PROMPT: Repeat the records below exactly, from the first line through the line containing "GeLaTo that speak", and leave out any pictures.

Dataset items

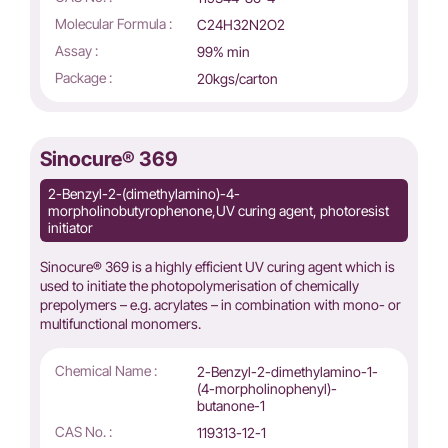
Molecular Formula :
C24H32N2O2
Assay :
99% min
Package :
20kgs/carton
Sinocure® 369
2-Benzyl-2-(dimethylamino)-4-
morpholinobutyrophenone,UV curing agent, photoresist
initiator
Sinocure® 369 is a highly efficient UV curing agent which is
used to initiate the photopolymerisation of chemically
prepolymers – e.g. acrylates – in combination with mono- or
multifunctional monomers.
Chemical Name :
2-Benzyl-2-dimethylamino-1-
(4-morpholinophenyl)-
butanone-1
CAS No. :
119313-12-1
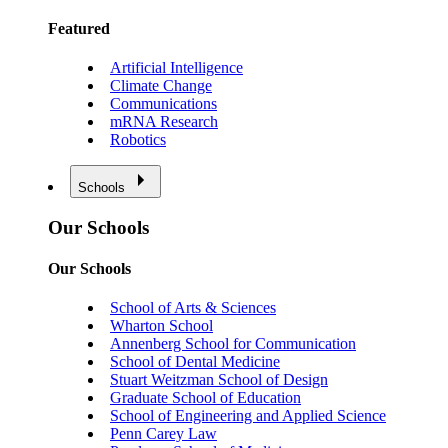
Featured
Artificial Intelligence
Climate Change
Communications
mRNA Research
Robotics
Schools
Our Schools
Our Schools
School of Arts & Sciences
Wharton School
Annenberg School for Communication
School of Dental Medicine
Stuart Weitzman School of Design
Graduate School of Education
School of Engineering and Applied Science
Penn Carey Law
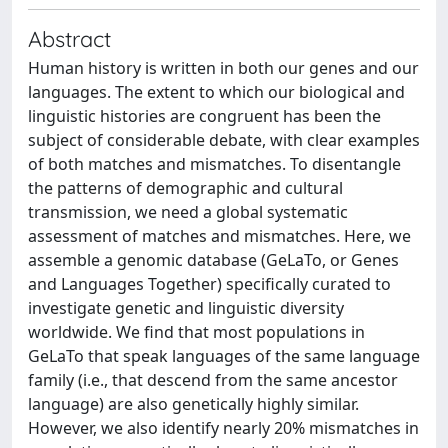
Abstract
Human history is written in both our genes and our
languages. The extent to which our biological and
linguistic histories are congruent has been the
subject of considerable debate, with clear examples
of both matches and mismatches. To disentangle
the patterns of demographic and cultural
transmission, we need a global systematic
assessment of matches and mismatches. Here, we
assemble a genomic database (GeLaTo, or Genes
and Languages Together) specifically curated to
investigate genetic and linguistic diversity
worldwide. We find that most populations in
GeLaTo that speak languages of the same language
family (i.e., that descend from the same ancestor
language) are also genetically highly similar.
However, we also identify nearly 20% mismatches in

SOLUTION TO THIS EXERCISE:
Molecular Formula :
C24H32N2O2
Assay :
99% min
Package :
20kgs/carton
Sinocure® 369
2-Benzyl-2-(dimethylamino)-4-
morpholinobutyrophenone,UV curing agent, photoresist
initiator
Sinocure® 369 is a highly efficient UV curing agent which is
used to initiate the photopolymerisation of chemically
prepolymers – e.g. acrylates – in combination with mono- or
multifunctional monomers.
Chemical Name :
2-Benzyl-2-dimethylamino-1-
(4-morpholinophenyl)-
butanone-1
CAS No. :
119313-12-1
Featured
Artificial Intelligence
Climate Change
Communications
mRNA Research
Robotics
Schools
Our Schools
Our Schools
School of Arts & Sciences
Wharton School
Annenberg School for Communication
School of Dental Medicine
Stuart Weitzman School of Design
Graduate School of Education
School of Engineering and Applied Science
Penn Carey Law
Abstract
Human history is written in both our genes and our
languages. The extent to which our biological and
linguistic histories are congruent has been the
subject of considerable debate, with clear examples
of both matches and mismatches. To disentangle
the patterns of demographic and cultural
transmission, we need a global systematic
assessment of matches and mismatches. Here, we
assemble a genomic database (GeLaTo, or Genes
and Languages Together) specifically curated to
investigate genetic and linguistic diversity
worldwide. We find that most populations in
GeLaTo that speak languages of the same language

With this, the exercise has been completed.